La cinéaste féministe Yannick Bellon est décédée à l'âge de 95 ans

Publié le par 20 Minutes avec AFP

DISPARITION Celle qui était également monteuse et productrice a tourné huit longs-métrages et une dizaine de formats courts, abordant des questions sociétales, du viol au cancer du sein, en passant par la bisexualité 

 Yannick Bellon a notamment réalisé «Les enfants du désordre»avec Emmanuelle Béart. — NANA PRODUCTIONS/SIPA

Yannick Bellon a notamment réalisé «Les enfants du désordre»avec Emmanuelle Béart. — NANA PRODUCTIONS/SIPA

Yannick Bellon s’en est allée. La cinéaste féministe qui a marqué les années 1970 et 1980 avec des films comme L’amour violé, est morte dimanche à l’âge de 95 ans, a indiqué ce lundi son entourage à l’AFP. « Le regard que portait Yannick Bellon sur le monde va nous manquer. Son cinéma restera comme le témoignage de ses combats », a commenté le ministre de la Culture Franck Riester sur Twitter.

Celle qui était également monteuse et productrice a tourné huit longs-métrages et une dizaine de formats courts, abordant des questions sociétales, du viol au cancer du sein, en passant par la bisexualité.

« J’ai traité à plusieurs reprises dans mes films certains aspects de la réalité féminine parce que je me sens complètement concernée par la condition des femmes », disait à la revue 24 images la cinéaste qui se voyait comme « le contraire de la résignation ».

Un court-métrage sur la vie de Colette

Née à Biarritz (Pyrénées-Atlantiques) le 6 avril 1924, elle grandit dans une famille d’artistes, auprès notamment d’une mère photographe, proche des surréalistes.

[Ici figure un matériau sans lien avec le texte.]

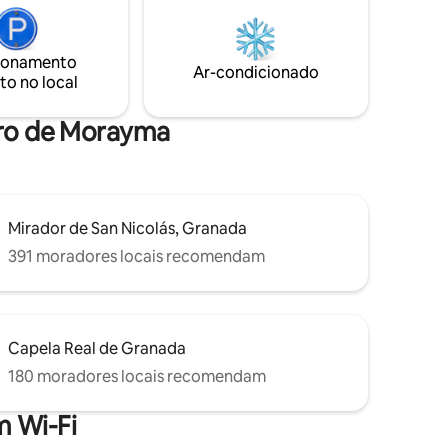
melhor lugar para espetáculos de
das con
Flamenco (Zambras). Luxo real bem no
, además,
meio de tudo. Estacionamento
ionamento
a y compra
disponível! Basta ler nossas mais de 200
Ar-condicionado
to no local
legada
AVALIAÇÕES DE 5 ESTRELAS e ver por
que somos SUPER-ANFITRIÕES!
era al
uro de Morayma
e la
Mirador de San Nicolás, Granada
391 moradores locais recomendam
Capela Real de Granada
180 moradores locais recomendam
 Wi-Fi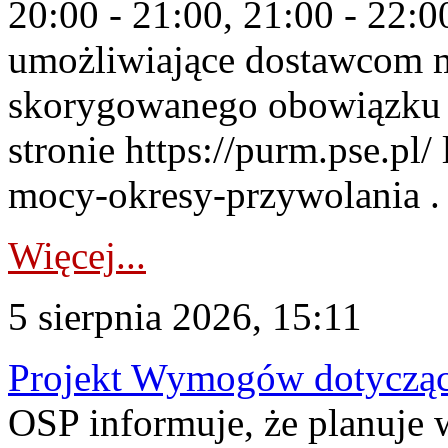
20:00 - 21:00, 21:00 - 22:
umożliwiające dostawcom 
skorygowanego obowiązku 
stronie https://purm.pse.pl/
mocy-okresy-przywolania . 
Więcej...
5 sierpnia 2026, 15:11
Projekt Wymogów dotycząc
OSP informuje, że planuj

Après un passage par l’Idhec (Institut des hautes études cinématographiques, devenu la Femis), dans la même promotion qu’Alain Resnais, elle débute au cinéma en 1948 par Goémons, qui obtient le grand prix du documentaire à Venise.

Elle tourne ensuite plusieurs autres documentaires et courts-métrages, comme Colette, sur la vie de l’écrivaine, Varsovie quand même, sur la renaissance de la ville martyre après la guerre, Le souvenir d’un avenir, travail effectué à partir des planches contacts des archives de sa mère, coréalisé avec Chris Marker.

Une œuvre engagée

En 1972 sort son premier long-métrage, Quelque part quelqu’un, avec Roland Dubillard et sa sœur Loleh Bellon, puis, deux ans plus tard, La femme de Jean, avec Claude Rich, sur la reconstruction d’une femme quittée par son mari. Après la sortie du film, rappelait le magazine Télérama en 2017, on nommait « femmes de Jean » « ces héroïnes du quotidien qui, sans esbroufe, parvenaient, si l’on ose dire, à ressusciter ».

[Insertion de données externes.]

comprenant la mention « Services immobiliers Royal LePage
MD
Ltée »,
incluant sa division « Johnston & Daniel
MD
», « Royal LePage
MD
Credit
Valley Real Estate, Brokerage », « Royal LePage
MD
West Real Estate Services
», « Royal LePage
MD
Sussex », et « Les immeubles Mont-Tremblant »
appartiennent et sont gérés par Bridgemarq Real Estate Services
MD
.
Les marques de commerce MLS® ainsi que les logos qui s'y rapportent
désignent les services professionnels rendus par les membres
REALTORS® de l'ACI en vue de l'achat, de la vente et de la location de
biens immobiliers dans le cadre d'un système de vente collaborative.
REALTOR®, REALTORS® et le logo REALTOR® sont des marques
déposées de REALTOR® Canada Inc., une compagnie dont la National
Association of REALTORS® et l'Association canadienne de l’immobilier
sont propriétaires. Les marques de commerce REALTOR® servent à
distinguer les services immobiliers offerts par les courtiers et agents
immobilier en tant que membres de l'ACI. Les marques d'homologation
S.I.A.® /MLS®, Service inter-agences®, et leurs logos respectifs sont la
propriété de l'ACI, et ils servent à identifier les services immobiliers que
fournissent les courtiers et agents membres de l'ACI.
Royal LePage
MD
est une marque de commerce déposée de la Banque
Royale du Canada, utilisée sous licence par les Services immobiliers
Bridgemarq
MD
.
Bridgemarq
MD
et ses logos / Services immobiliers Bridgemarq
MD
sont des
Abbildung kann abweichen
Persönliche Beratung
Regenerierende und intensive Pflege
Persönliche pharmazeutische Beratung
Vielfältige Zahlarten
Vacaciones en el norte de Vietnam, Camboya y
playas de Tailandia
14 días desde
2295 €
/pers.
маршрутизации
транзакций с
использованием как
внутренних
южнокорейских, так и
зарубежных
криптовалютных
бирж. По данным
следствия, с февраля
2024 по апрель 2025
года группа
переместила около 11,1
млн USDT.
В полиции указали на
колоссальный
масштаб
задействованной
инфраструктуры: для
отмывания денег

En 1978, Yannick Bellon a le courage de filmer le viol dans toute sa violence crue : c’est L'amour violé, avec Nathalie Nell, Daniel Auteuil et Pierre Arditi, centré, une nouvelle fois, sur la difficile renaissance de la victime après une période de désespoir. Le film, qui avait eu du mal à trouver un producteur, déchaîne les passions et devient son plus grand succès public.

En 1981, L’amour nu, avec Marlène Jobert, raconte l’histoire d’une femme courageuse qui tombe amoureuse d’un homme tout en étant diagnostiquée cancéreuse : là encore, il s’agit d’un retour à la vie. Son dernier film de fiction (1992), L’affût, est l’histoire d’un instituteur, écologiste avant l’heure, (Tchéky Karyo) opposé à la chasse et qui veut créer une réserve ornithologique.